Abstract

Angiogenesis, the formation of neovessels from the endothelium of preexisting vessels, is stimulated by soluble angiogenic factors. Insulin-like growth factor I (IGF-I) stimulates myogenesis and induces nerve regeneration after injury, and it has been shown to stimulate angiogenesis. However, the in vivo angiogenic effects of IGF-I in regenerating and diabetic muscle have yet to be described. Therefore, we studied the effects of human IGF-I (hIGF-I) delivered by a plasmid-mediated therapy on angiogenesis in mouse models of these two conditions. Plasmid hIGF-I was delivered to the injured tibialis muscle by direct intramuscular injection followed by electroporation. Initial experiments compared two muscle-specific hIGF-I-expressing constructs containing either a skeletal actin 3′UTR (pAV2001) or a human growth hormone (GH) 3′UTR (pAV2002). Skeletal actin 3′UTR mediates sequestration of hIGF-I in the muscle and was more active, while the GH 3′UTR mediated release of IGF-I into the circulation. Treatment of regenerating muscle with pAV2001 and sequestration of IGF-I in muscle led to increased expression of vascular endothelial growth factor (VEGF) and VEGF receptors fetal liver kinase-1 and FmS-like tyrosine kinase receptor-1, as well as platelet endothelial cell adhesion molecule-1, on endothelial cells.

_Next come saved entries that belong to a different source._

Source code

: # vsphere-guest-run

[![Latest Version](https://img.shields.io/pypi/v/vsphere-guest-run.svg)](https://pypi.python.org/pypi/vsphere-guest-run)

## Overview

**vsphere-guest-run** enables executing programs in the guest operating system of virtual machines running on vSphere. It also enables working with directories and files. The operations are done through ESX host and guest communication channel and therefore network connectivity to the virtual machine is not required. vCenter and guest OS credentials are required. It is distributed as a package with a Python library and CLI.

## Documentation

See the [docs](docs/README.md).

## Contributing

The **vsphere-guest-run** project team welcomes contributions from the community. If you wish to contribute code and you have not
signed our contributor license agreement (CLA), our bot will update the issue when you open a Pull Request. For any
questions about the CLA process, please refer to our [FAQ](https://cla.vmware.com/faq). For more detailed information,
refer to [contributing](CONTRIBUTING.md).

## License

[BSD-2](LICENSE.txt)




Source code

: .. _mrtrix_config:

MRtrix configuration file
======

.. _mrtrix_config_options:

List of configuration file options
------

These results indicate that IGF-I can amplify angiogenic responses in regenerating muscle. In a mouse diabetic model, plasmid-mediated IGF-I therapy reversed diabetic microangiopathy, as shown by increased angiogenesis and arterial flow as analyzed by Doppler imaging. These studies show that plasmid IGF-I delivery and sequestration in muscle can augment angiogenesis in regenerating muscle and increase blood flow and angiogenesis in the diabetic limb.